_INPUT RECORDS_

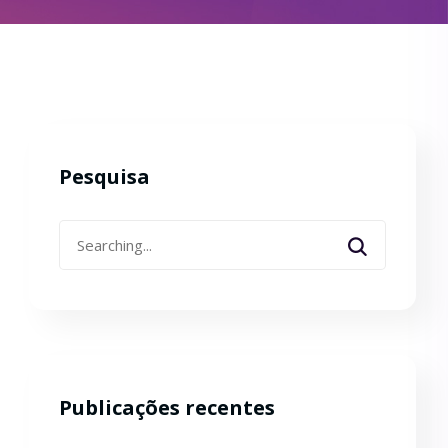
Pesquisa
Search
for:
Publicações recentes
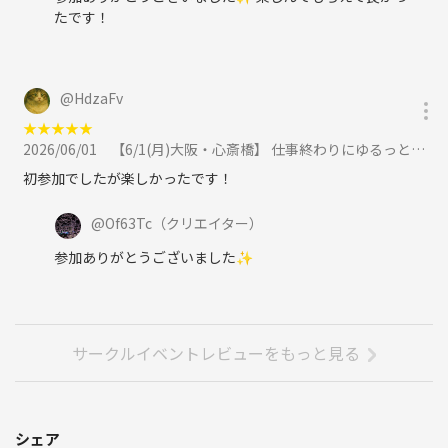
たです！
@
HdzaFv
★
★
★
★
★
2026/06/01
【6/1(月)大阪・心斎橋】 仕事終わりにゆるっと夜カフェ☕️に参加
初参加でしたが楽しかったです！
@
Of63Tc
（クリエイター）
参加ありがとうございました✨️
サークルイベントレビューをもっと見る
シェア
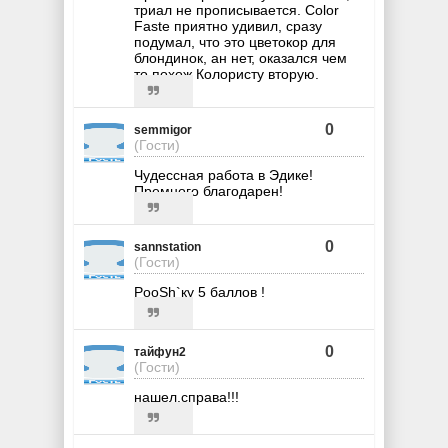
триал не прописывается. Color
Faste приятно удивил, сразу
подумал, что это цветокор для
блондинок, ан нет, оказался чем
то похож Колористу вторую.
0
semmigor
(Гости)
Чудессная работа в Эдике!
Премного благодарен!
0
sannstation
(Гости)
PooSh`ку 5 баллов !
0
тайфун2
(Гости)
нашел,справа!!!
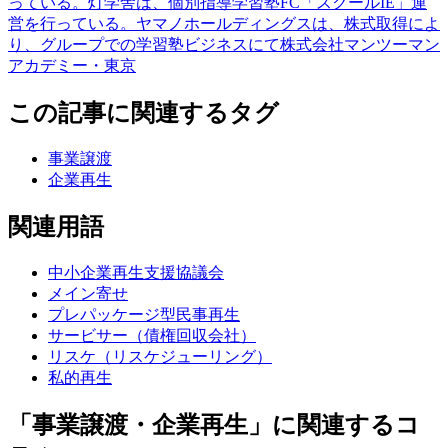
っている。灯学舎は、個別指導学習塾FC「スクールIE」運
営を行っている。ヤマノホールディングスは、株式取得によ
り、グループでの学習塾ビジネスにて株式会社マンツーマン
アカデミー・東京
この記事に関連するタグ
事業譲渡
企業再生
関連用語
中小企業再生支援協議会
メイン寄せ
プレパッケージ型民事再生
サービサー（債権回収会社）
リスケ（リスケジューリング）
私的再生
「事業譲渡・企業再生」に関連するコ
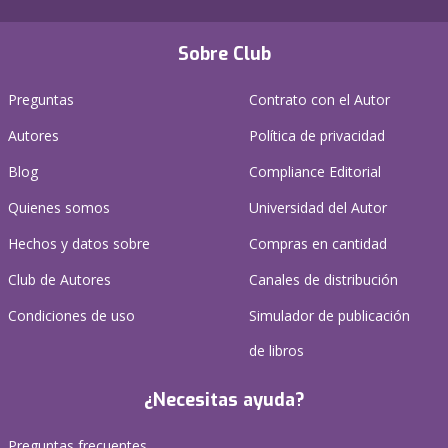
Sobre Club
Preguntas
Contrato con el Autor
Autores
Política de privacidad
Blog
Compliance Editorial
Quienes somos
Universidad del Autor
Hechos y datos sobre
Compras en cantidad
Club de Autores
Canales de distribución
Condiciones de uso
Simulador de publicación
de libros
¿Necesitas ayuda?
Preguntas frecuentes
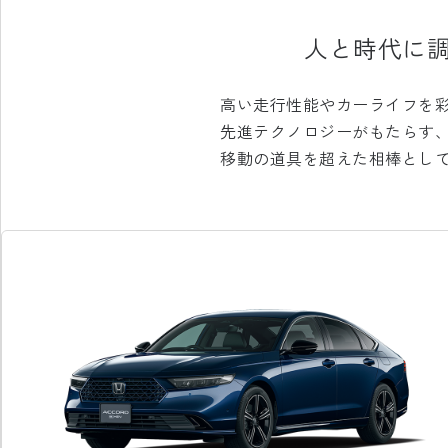
人と時代に
高い走行性能やカーライフを
先進テクノロジーがもたらす
移動の道具を超えた相棒とし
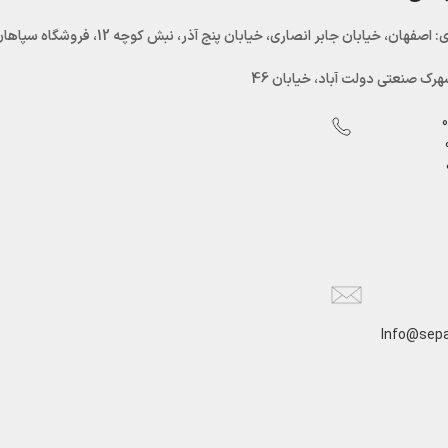
اصفهان، خیابان جابر انصاری، خیابان پنج آذر، نبش کوچه 12، فروشگاه سپاهان سرما
رک صنعتی دولت آباد، خیابان 46
Info@sepa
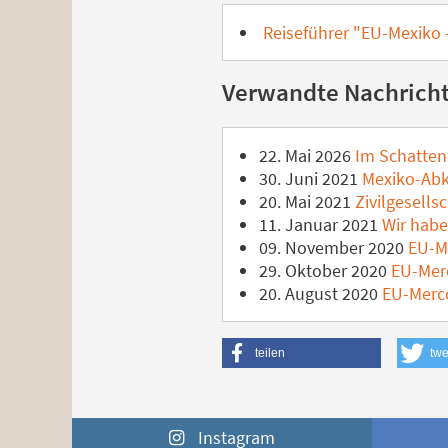
Reiseführer "EU-Mexiko 
Verwandte Nachrich
22. Mai 2026
Im Schatten
30. Juni 2021
Mexiko-Abk
20. Mai 2021
Zivilgesell
11. Januar 2021
Wir haben
09. November 2020
EU-M
29. Oktober 2020
EU-Merc
20. August 2020
EU-Merco
teilen
twe
Instagram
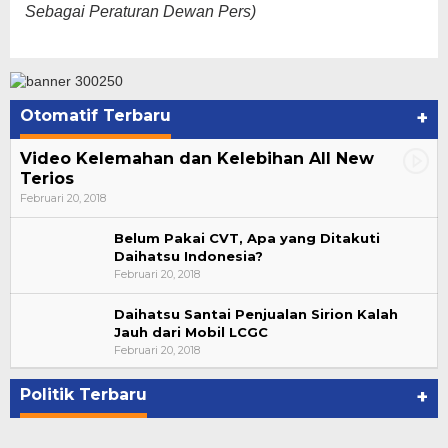
Sebagai Peraturan Dewan Pers)
Otomatif Terbaru
+
Video Kelemahan dan Kelebihan All New
Terios
Februari 20, 2018
Belum Pakai CVT, Apa yang Ditakuti
Daihatsu Indonesia?
Februari 20, 2018
Daihatsu Santai Penjualan Sirion Kalah
Jauh dari Mobil LCGC
Bupati Ahmad Hijazi, Hadiri Paripurna Hasil
Februari 20, 2018
Penetapan Paslon Bupati dan Wabup Te…
Di NASIONAL, POLITIK, REJANG LEBONG
|
Januari 29, 2021
Politik Terbaru
+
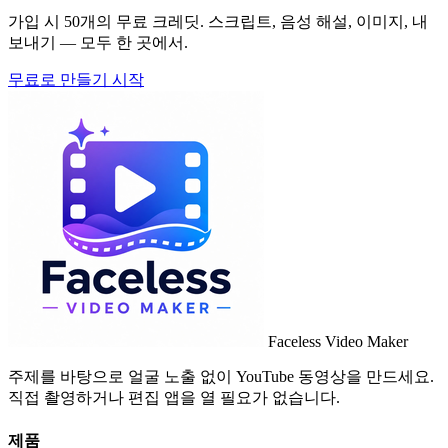
가입 시 50개의 무료 크레딧. 스크립트, 음성 해설, 이미지, 내
보내기 — 모두 한 곳에서.
무료로 만들기 시작
Faceless Video Maker
주제를 바탕으로 얼굴 노출 없이 YouTube 동영상을 만드세요.
직접 촬영하거나 편집 앱을 열 필요가 없습니다.
제품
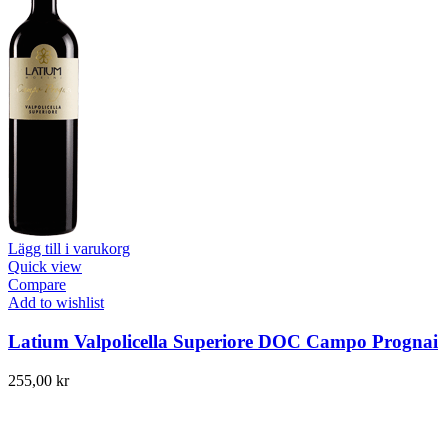
Lägg till i varukorg
Quick view
Compare
Add to wishlist
Latium Valpolicella Superiore DOC Campo Prognai
255,00
kr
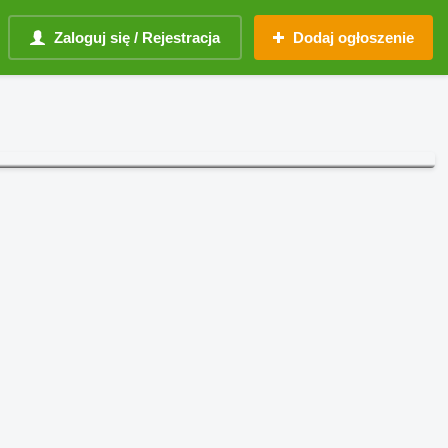
Zaloguj się / Rejestracja
Dodaj ogłoszenie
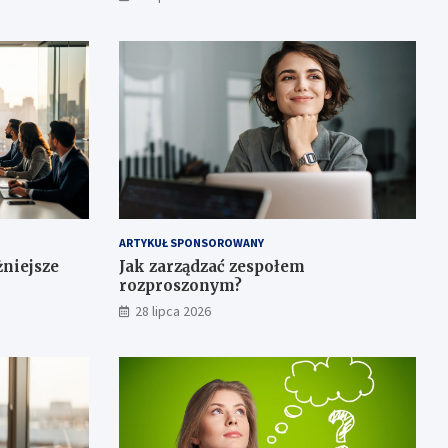
ARTYKUŁ SPONSOROWANY
żniejsze
Jak zarządzać zespołem
rozproszonym?
28 lipca 2026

_TASK TO COMPLETE_
Transcribe every record above exactly as written, leaving out any pictures.

_TASK OUTPUT_
Pesquisa
Search
for:
Publicações recentes
たです！
@
HdzaFv
★
★
★
★
★
2026/06/01
【6/1(月)大阪・心斎橋】 仕事終わりにゆるっと夜カフェ☕️に参加
初参加でしたが楽しかったです！
@
Of63Tc
（クリエイター）
参加ありがとうございました✨️
サークルイベントレビューをもっと見る
シェア
триал не прописывается. Color
Faste приятно удивил, сразу
подумал, что это цветокор для
блондинок, ан нет, оказался чем
то похож Колористу вторую.
0
semmigor
(Гости)
Чудессная работа в Эдике!
Премного благодарен!
0
sannstation
(Гости)
PooSh`ку 5 баллов !
0
тайфун2
(Гости)
нашел,справа!!!
っている。灯学舎は、個別指導学習塾FC「スクールIE」運
営を行っている。ヤマノホールディングスは、株式取得によ
り、グループでの学習塾ビジネスにて株式会社マンツーマン
アカデミー・東京
この記事に関連するタグ
事業譲渡
企業再生
関連用語
中小企業再生支援協議会
メイン寄せ
プレパッケージ型民事再生
サービサー（債権回収会社）
リスケ（リスケジューリング）
私的再生
「事業譲渡・企業再生」に関連するコ
Sobre Club
Preguntas
Contrato con el Autor
Autores
Política de privacidad
Blog
Compliance Editorial
Quienes somos
Universidad del Autor
Hechos y datos sobre
Compras en cantidad
Club de Autores
Canales de distribución
Condiciones de uso
Simulador de publicación
de libros
¿Necesitas ayuda?
Preguntas frecuentes
人と時代に
高い走行性能やカーライフを
先進テクノロジーがもたらす
移動の道具を超えた相棒とし
اصفهان، خیابان جابر انصاری، خیابان پنج آذر، نبش کوچه 12، فروشگاه سپاهان سرما
رک صنعتی دولت آباد، خیابان 46
Info@sepa
Reiseführer "EU-Mexiko 
Verwandte Nachrich
22. Mai 2026
Im Schatten
30. Juni 2021
Mexiko-Abk
20. Mai 2021
Zivilgesell
11. Januar 2021
Wir haben
09. November 2020
EU-M
29. Oktober 2020
EU-Merc
20. August 2020
EU-Merco
teilen
twe
Instagram
Sebagai Peraturan Dewan Pers)
Otomatif Terbaru
+
Video Kelemahan dan Kelebihan All New
Terios
Februari 20, 2018
Belum Pakai CVT, Apa yang Ditakuti
Daihatsu Indonesia?
Februari 20, 2018
Daihatsu Santai Penjualan Sirion Kalah
Jauh dari Mobil LCGC
Bupati Ahmad Hijazi, Hadiri Paripurna Hasil
Februari 20, 2018
Penetapan Paslon Bupati dan Wabup Te…
Di NASIONAL, POLITIK, REJANG LEBONG
|
Januari 29, 2021
Politik Terbaru
+
가입 시 50개의 무료 크레딧. 스크립트, 음성 해설, 이미지, 내
보내기 — 모두 한 곳에서.
무료로 만들기 시작
Faceless Video Maker
주제를 바탕으로 얼굴 노출 없이 YouTube 동영상을 만드세요.
직접 촬영하거나 편집 앱을 열 필요가 없습니다.
제품
Lägg till i varukorg
Quick view
Compare
Add to wishlist
Latium Valpolicella Superiore DOC Campo Prognai
255,00
kr
Zaloguj się / Rejestracja
Dodaj ogłoszenie
ARTYKUŁ SPONSOROWANY
żniejsze
Jak zarządzać zespołem
rozproszonym?
28 lipca 2026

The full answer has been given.